1) as pointed out by @YukiJ, we can exclude 5 since 5 needs to be the last number. Hence, there are 5 possibilities for the first number. Then 4 for the second and 3 for the third, which is just 5.4.3 = 60. This works for simple questions like these, but I would prefer the second approach.
2) In the same manner, we have 5 numbers that we can pick from for the first 3 digits, and we want to be able to see all the combinations that we can swap them around. Hence, this will give 5C3 (i.e choosing any 3 numbers out of 5), and then multiply it by 3! (=6), which means all the ways you can jumble up the 3 numbers that you pick. Take note that this 3! works because all the numbers that you have are unique, otherwise you will need to divide it by other numbers, which I will not go into.

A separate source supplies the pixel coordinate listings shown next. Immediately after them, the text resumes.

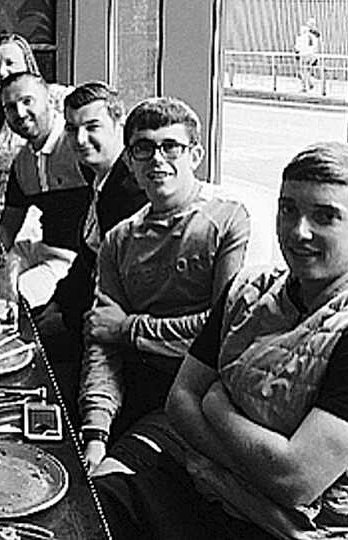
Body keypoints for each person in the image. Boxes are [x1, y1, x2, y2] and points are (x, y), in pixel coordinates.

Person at [95, 141, 348, 540]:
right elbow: (179, 401)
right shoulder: (249, 287)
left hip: (283, 529)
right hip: (205, 487)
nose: (299, 231)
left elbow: (294, 480)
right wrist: (255, 462)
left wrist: (215, 405)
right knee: (81, 510)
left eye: (325, 216)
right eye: (288, 209)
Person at [77, 97, 250, 471]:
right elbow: (102, 342)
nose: (157, 159)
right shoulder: (118, 240)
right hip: (135, 388)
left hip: (203, 399)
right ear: (129, 161)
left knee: (115, 483)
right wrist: (95, 432)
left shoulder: (228, 220)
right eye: (144, 148)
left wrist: (128, 329)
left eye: (171, 146)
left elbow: (221, 333)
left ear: (195, 155)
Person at [36, 82, 147, 339]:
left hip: (112, 326)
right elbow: (87, 258)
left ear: (120, 125)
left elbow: (117, 285)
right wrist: (57, 302)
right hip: (82, 307)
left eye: (92, 127)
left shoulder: (131, 190)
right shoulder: (95, 175)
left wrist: (66, 320)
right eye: (72, 129)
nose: (80, 139)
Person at [0, 72, 90, 308]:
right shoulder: (22, 161)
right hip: (40, 248)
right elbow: (8, 226)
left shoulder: (78, 146)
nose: (19, 113)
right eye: (10, 107)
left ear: (49, 100)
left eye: (27, 101)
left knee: (16, 293)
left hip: (73, 260)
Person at [0, 32, 73, 218]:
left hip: (50, 199)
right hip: (6, 208)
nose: (2, 71)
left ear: (27, 63)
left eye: (10, 63)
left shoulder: (56, 96)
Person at [294, 20, 320, 92]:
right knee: (308, 70)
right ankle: (309, 83)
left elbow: (297, 47)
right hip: (312, 55)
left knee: (302, 71)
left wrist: (297, 54)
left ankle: (305, 86)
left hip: (304, 55)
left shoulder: (301, 37)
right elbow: (315, 47)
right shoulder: (313, 37)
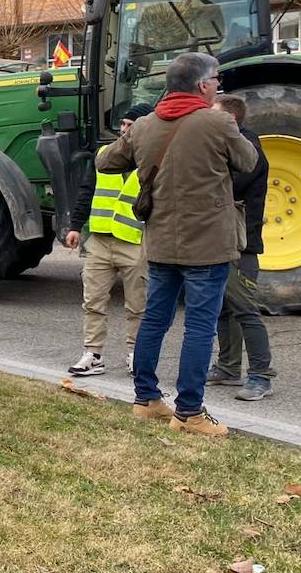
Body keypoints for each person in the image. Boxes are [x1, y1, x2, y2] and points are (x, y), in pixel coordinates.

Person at [96, 52, 258, 436]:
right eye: (216, 79)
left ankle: (146, 399)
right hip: (209, 242)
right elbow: (249, 161)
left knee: (155, 318)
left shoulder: (145, 125)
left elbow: (106, 163)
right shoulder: (217, 121)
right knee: (200, 326)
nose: (219, 85)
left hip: (161, 240)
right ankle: (189, 412)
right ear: (203, 85)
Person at [64, 102, 155, 377]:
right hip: (100, 241)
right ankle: (93, 355)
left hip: (134, 241)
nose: (124, 130)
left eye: (131, 126)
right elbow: (87, 190)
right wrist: (75, 226)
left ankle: (134, 355)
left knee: (137, 305)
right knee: (93, 301)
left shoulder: (154, 158)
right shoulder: (104, 154)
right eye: (123, 125)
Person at [207, 93, 275, 400]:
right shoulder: (230, 143)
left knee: (246, 310)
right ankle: (228, 368)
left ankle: (261, 376)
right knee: (224, 309)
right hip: (221, 240)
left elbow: (228, 185)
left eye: (213, 114)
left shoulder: (248, 148)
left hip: (241, 243)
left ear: (229, 119)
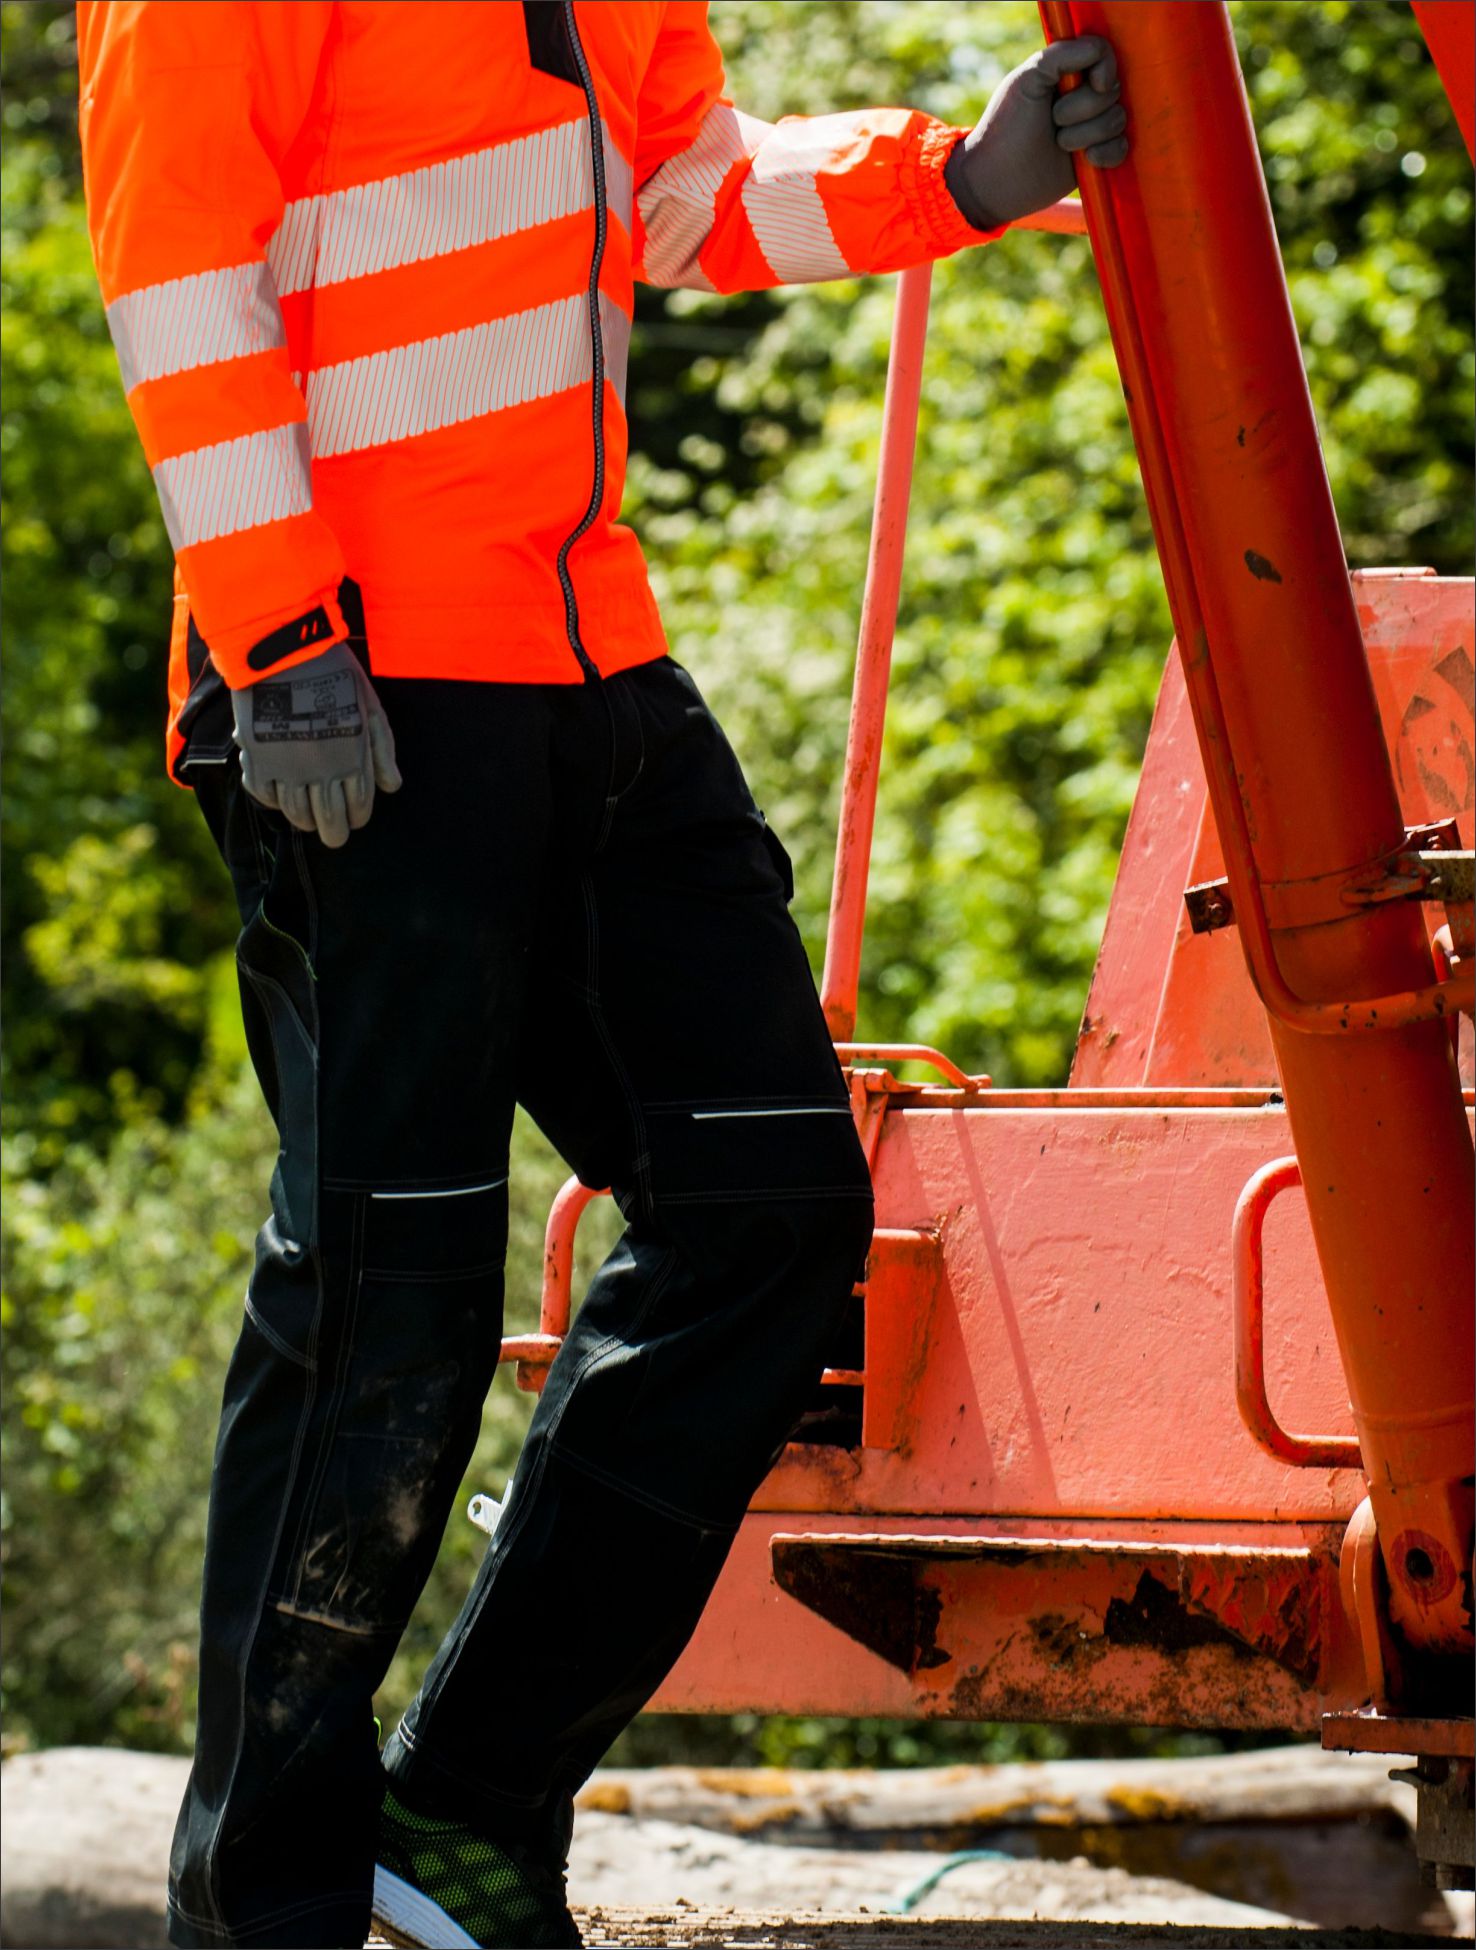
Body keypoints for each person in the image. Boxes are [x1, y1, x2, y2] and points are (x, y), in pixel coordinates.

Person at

We have four digits to fill. In order for the final number to be divisible by 5, we have to have 5 as the last digit. All other possible numbers as final digit will result in a number not divisible by 5.
Hence, we can only fill the first three digits with the other numbers. Since we do not want repetitions, we exclude 5 and can put any of 7,2,6,8,1 into the first three digits. Again we do not want repetitions. So we can pick any of the five numbers 7,2,6,8,1 to be the first digit. For the second digit we can only pick a number we haven't chosen before to avoid repetition. This leaves 4 numbers to pick form for the second and three numbers for the third digit.
In total we, thus, have $5\cdot 4 \cdot 3 =60$ possibilities.